PASSAGE PROVIDED =

Ardern is widely viewed as the antithesis of Donald Trump, and has even become a source of pride for Kiwis, Thomas says.
Labour’s handling of coronavirus has not been without mis-steps: the Ministry of Health did not adequately test those at the border, which probably led to the second wave of community cases in August.
The government was also criticized for having shortages of personal protective gear for front-line staff; failing to keep up with demands for flu vaccinations; and the legitimacy of the first lockdown was called into question before the High Court. The court found that while the first nine days of the lockdown were justified, they were also unlawful.
The National Party has also had its troubles. Despite leading in the polls in February, the party’s endured changing leadership and scores of resignations. Some 19 of its original 56 MPs decided against standing for the 2020 election. Thomas says the leadership was almost “thrust” onto Judith Collins, whose hero is former UK Prime Minister Margaret Thatcher, as a last resort.
Business owner Ajay Agrawal would usually vote for the National Party, but he was touched by how Ardern handled coronavirus and the Christchurch terror attacks.
“The worries I had before do not matter now,” Agrawal said. “I feel very proud to have Jacinda as my prime minister. A lot of people from my country [India] talk about her, that’s a pretty big deal. I don’t even know who the Australian prime minister is, that says a lot.”
Still, other voters are wary of getting caught up in the hype. There are 15 parties contesting the election and even if Labour win they will probably have to govern in a coalition.

AVAILABLE DATA =

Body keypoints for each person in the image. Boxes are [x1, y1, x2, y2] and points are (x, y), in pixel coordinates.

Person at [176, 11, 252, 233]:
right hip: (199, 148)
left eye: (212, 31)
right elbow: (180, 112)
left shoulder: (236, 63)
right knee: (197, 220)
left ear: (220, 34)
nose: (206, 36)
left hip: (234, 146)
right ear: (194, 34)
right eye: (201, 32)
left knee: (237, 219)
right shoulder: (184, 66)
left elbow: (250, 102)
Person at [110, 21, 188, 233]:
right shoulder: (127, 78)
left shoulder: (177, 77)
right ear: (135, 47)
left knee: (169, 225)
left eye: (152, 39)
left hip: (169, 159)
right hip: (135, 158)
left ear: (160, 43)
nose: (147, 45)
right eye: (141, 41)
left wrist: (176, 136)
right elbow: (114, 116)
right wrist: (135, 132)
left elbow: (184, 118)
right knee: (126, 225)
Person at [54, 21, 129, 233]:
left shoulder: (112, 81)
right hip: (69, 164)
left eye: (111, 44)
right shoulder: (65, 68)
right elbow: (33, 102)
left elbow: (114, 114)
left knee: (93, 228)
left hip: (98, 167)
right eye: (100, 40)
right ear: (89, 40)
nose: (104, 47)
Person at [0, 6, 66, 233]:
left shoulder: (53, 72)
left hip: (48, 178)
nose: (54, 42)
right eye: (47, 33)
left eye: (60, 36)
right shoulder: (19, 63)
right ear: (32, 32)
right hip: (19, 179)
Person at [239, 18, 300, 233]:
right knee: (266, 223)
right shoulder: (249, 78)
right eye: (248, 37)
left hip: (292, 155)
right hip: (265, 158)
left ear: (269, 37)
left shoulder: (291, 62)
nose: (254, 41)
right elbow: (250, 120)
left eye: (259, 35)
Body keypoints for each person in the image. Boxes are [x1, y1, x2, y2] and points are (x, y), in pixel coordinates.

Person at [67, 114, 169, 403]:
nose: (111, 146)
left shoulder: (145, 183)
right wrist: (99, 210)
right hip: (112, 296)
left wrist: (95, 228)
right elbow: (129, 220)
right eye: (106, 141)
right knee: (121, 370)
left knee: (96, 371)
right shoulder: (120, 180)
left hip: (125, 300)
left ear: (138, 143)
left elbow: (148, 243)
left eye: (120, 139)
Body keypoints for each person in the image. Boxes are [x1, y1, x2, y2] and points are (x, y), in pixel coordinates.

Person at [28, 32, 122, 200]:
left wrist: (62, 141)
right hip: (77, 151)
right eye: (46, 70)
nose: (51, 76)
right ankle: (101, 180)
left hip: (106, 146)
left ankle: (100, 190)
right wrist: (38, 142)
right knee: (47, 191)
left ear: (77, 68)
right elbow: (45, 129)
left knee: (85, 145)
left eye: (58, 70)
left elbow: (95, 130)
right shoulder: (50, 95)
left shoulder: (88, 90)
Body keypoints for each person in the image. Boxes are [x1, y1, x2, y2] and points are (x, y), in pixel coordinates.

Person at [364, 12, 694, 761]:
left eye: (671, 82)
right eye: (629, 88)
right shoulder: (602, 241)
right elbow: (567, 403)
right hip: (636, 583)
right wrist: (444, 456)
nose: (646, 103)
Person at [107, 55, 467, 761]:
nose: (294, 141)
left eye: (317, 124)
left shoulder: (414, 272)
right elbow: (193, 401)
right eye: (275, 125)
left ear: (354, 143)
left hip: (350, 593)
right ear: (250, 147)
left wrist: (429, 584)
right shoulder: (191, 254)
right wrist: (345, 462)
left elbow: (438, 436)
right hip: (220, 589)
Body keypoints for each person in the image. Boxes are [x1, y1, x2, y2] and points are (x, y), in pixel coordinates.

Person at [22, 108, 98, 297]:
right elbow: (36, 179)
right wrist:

---

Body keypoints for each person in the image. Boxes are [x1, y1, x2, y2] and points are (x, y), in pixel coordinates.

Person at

...

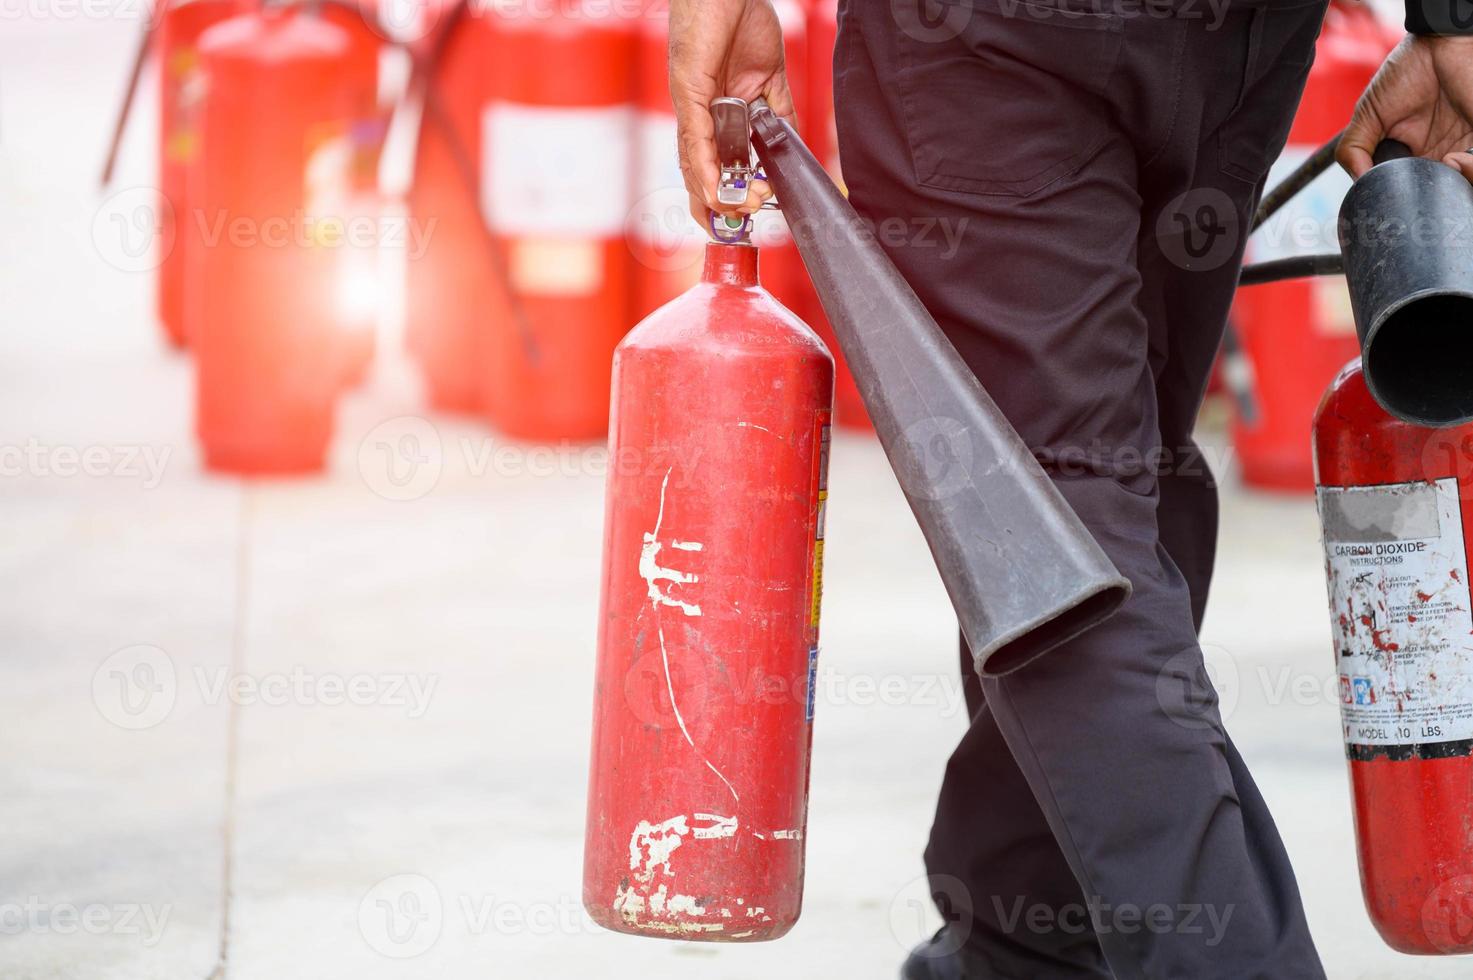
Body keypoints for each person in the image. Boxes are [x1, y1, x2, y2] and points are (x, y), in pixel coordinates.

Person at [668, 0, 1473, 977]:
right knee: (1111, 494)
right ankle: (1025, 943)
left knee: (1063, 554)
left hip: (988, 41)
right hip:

EXERCISE A =
In the passage on New Zealand's 2020 election, how many of the National Party's original 56 MPs chose not to stand for that election?
EXERCISE B =
Write the next few sentences of the passage on New Zealand's 2020 election, picking up after its final sentence.

ANSWER A =
19

ANSWER B =
Phillip Craig says he will be voting based on policy.
“It’s a dangerous game to vote according to personality,” he said. “She still has my vote, but I have not been swayed by ‘Jacindamania’. I’m skeptical of all the international news coverage. Where is the meat to Jacinda’s hype?”
John Hughes has also proved immune, but he says he remains a staunch National voter.
“I think the country needs a strong and firm hand,” Hughes said. “I voted for Labour once and it almost destroyed the country in the 70s and 80s. I vowed I would never vote for Labour again. I see Judith Collins as a strong person. She’s a better orator than Jacinda and she’s got that charisma that Ardern doesn’t have.”
Political analyst Geoffrey Miller says while the National Party wants to stress differences in policy, its efforts are likely to prove futile. Voters are not interested in anything but the “here and now”, he says.
“When you see the country having a rugby match where 30,000 people are gathering in a stadium – it’s seen as evidence of the government’s success,” he said. “People look around at freedoms such as meeting friends for coffee and not having to wear a mask. People are feeling grateful to be cut off from the rest of the world.”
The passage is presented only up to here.